“Discover Britain’s original smart home.” So goes the sell for Victorian mansion Cragside, originally home to the renowned engineer William Armstrong.

Adam Branson

Adam Branson

It is an ingenious piece of marketing by the National Trust, selling as it does the wonders of Cragside to a whole new generation.

Armstrong was a quite brilliant man. He trained as a solicitor but never took to the profession. Rather, his interests lay in science and engineering. And without any formal education in either discipline, he went on to be the foremost industrialist of his age.

He designed Newcastle’s Swing Bridge, not to mention the mechanism that allows Tower Bridge in London to open to shipping. He gifted Jesmond Dene – still a treasured green space – to the people of Newcastle in 1883, helped set up the College of Physical Science in the city, the forerunner to Newcastle University, and was twice president of the Institute of Mechanical Engineers. I could go on – and on.

There is, however, a rather uncomfortable caveat. Armstrong made a great deal of his wealth from the design, manufacture and sale of armaments. At the time, this made him a patriot. He gifted the patent for one of his armaments to the British government and was rewarded by becoming the first scientist, let alone engineer, to be elevated to the House of Lords. But it has to be recognised that this was the age of empire – and goodness knows how much violence was done with his inventions.

And yet, Cragside provides a strikingly different legacy and one that continues to provide inspiration at a time when working with the natural world is an imperative. The house that Armstrong built was the first in the world to be illuminated by hydroelectricity and powered, in part, by hydraulics.

A recent family visit confirmed how revolutionary this still feels. In the kitchen, both a spit for roasting meat and a service lift are powered by hydraulics. A prototype dishwasher is to be found, too. Back in the day, the steam generated from the Turkish bath helped heat the rest of the house. And then there were the hydroelectrics.

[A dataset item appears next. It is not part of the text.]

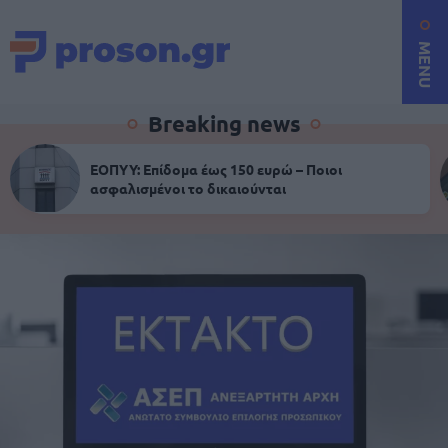
MENU
Breaking news
ΕΟΠΥΥ: Επίδομα έως 150 ευρώ – Ποιοι
ασφαλισμένοι το δικαιούνται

These all astounded visitors at the time. They were, after all, luxuries unavailable to the richest of the landed gentry. Armstrong was a long way from being born into poverty, but the power of his innovation and subsequent wealth were breathtaking.

Armstrong’s inventions also produced next to no carbon in operation. Indeed, he was something of an environmental visionary. He said coal was “used wastefully and extravagantly in all its applications” and predicted that Britain would stop extracting the black stuff within 200 years. Perhaps more prophetically, he was also an early advocate of solar energy, as well as hydroelectricity.

What is quite incredible to consider is that Armstrong was far from alone as an engineering genius of the age in the North East. George Stephenson, for instance, the ‘father of the railways’, was only a generation older. His High Level Bridge was designed for horse-drawn carts and steam railway engines, yet today carries HGVs and full-length trains, such was the over-engineering involved.

It has been argued that the North East was the most innovative place in the world in the 19th century, and that it wasn’t equalled or surpassed until the advent of Silicon Valley and its digital transformation of society – almost a century after Armstrong’s death in 1900. What we need now is not another Armstrong or Stephenson, but a whole coterie of the fellas.